--- DATASET EXTRACT ---

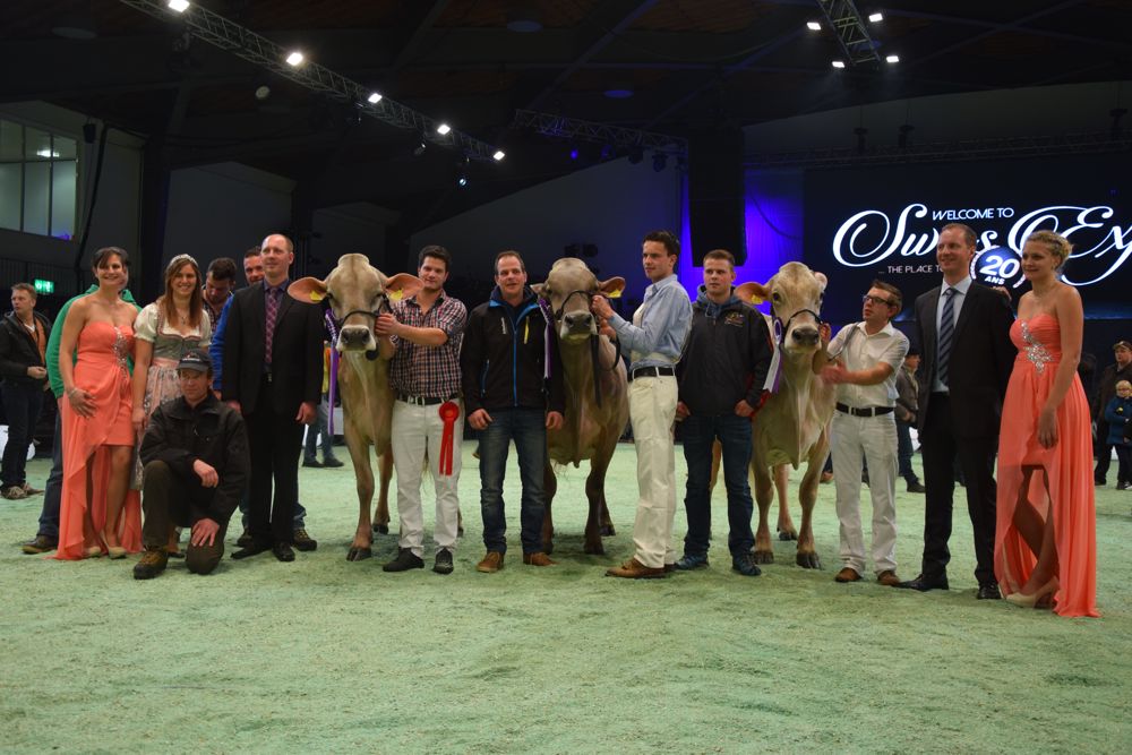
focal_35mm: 39
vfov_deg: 34.2
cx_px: 566
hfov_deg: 49.5
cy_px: 378
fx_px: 1226
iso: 450
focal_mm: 26
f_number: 4
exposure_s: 1/60
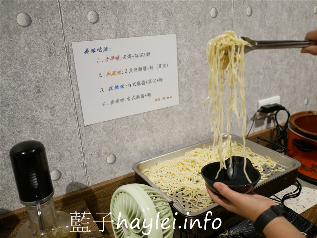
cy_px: 119
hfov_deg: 60.0
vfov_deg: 46.8
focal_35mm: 30
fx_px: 275
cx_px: 158
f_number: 1.7
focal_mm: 15
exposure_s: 1/125
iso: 500
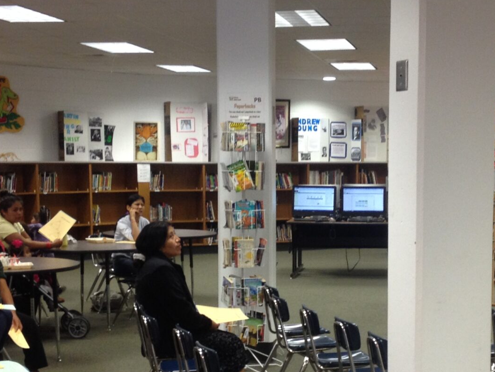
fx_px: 1216
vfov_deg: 17.3
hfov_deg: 23.0
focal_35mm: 85
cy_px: 288
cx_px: 295
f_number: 2.4
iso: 80
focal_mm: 4.28
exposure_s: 1/20
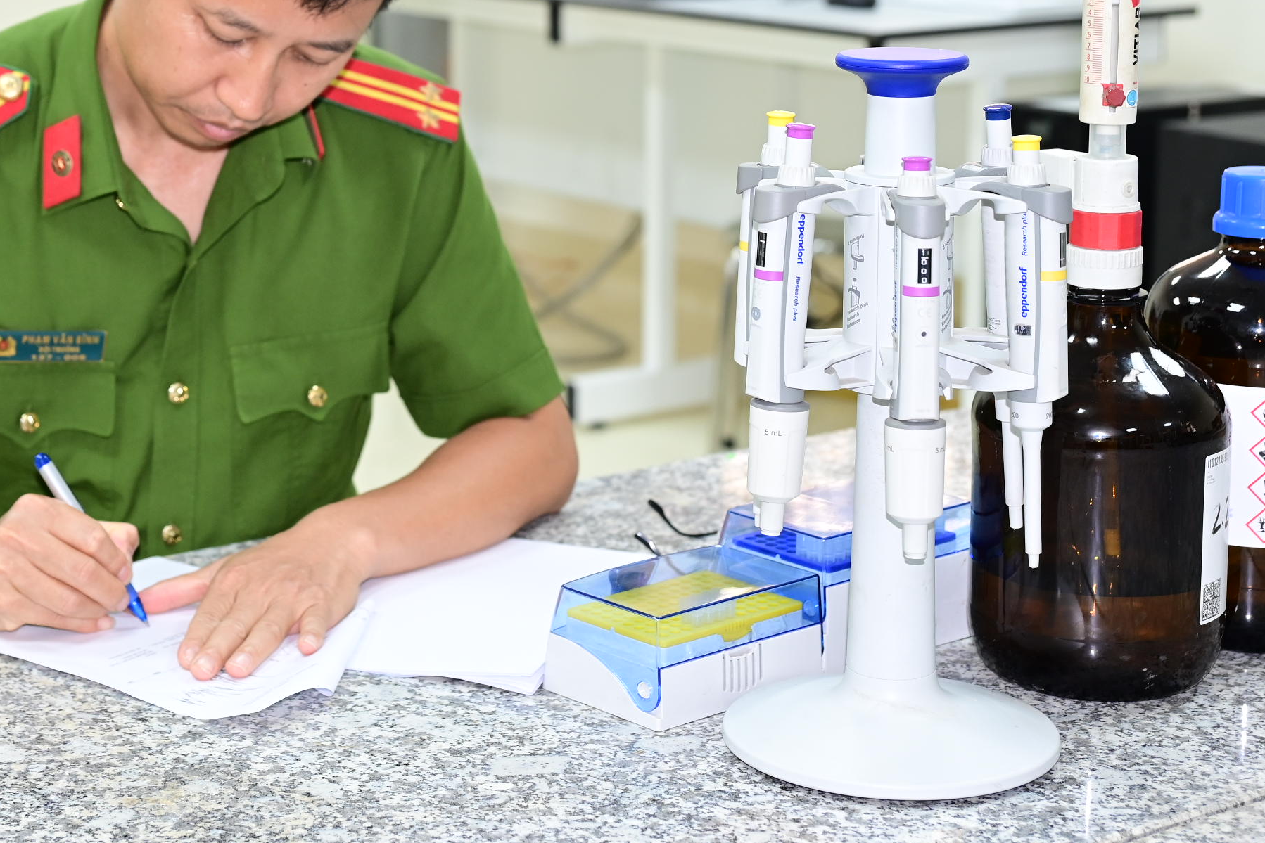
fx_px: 2600
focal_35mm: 74
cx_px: 398
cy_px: 144
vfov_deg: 18.2
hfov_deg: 27.1
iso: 1000
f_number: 4
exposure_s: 1/125
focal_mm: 44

---

▸ **REQUEST**
Start with the line that contains "vfov_deg: 18.2", end with the last line of the entries, and please retype every line in that span exactly, with no others.

▸ **ANSWER FOR THE TASK**
vfov_deg: 18.2
hfov_deg: 27.1
iso: 1000
f_number: 4
exposure_s: 1/125
focal_mm: 44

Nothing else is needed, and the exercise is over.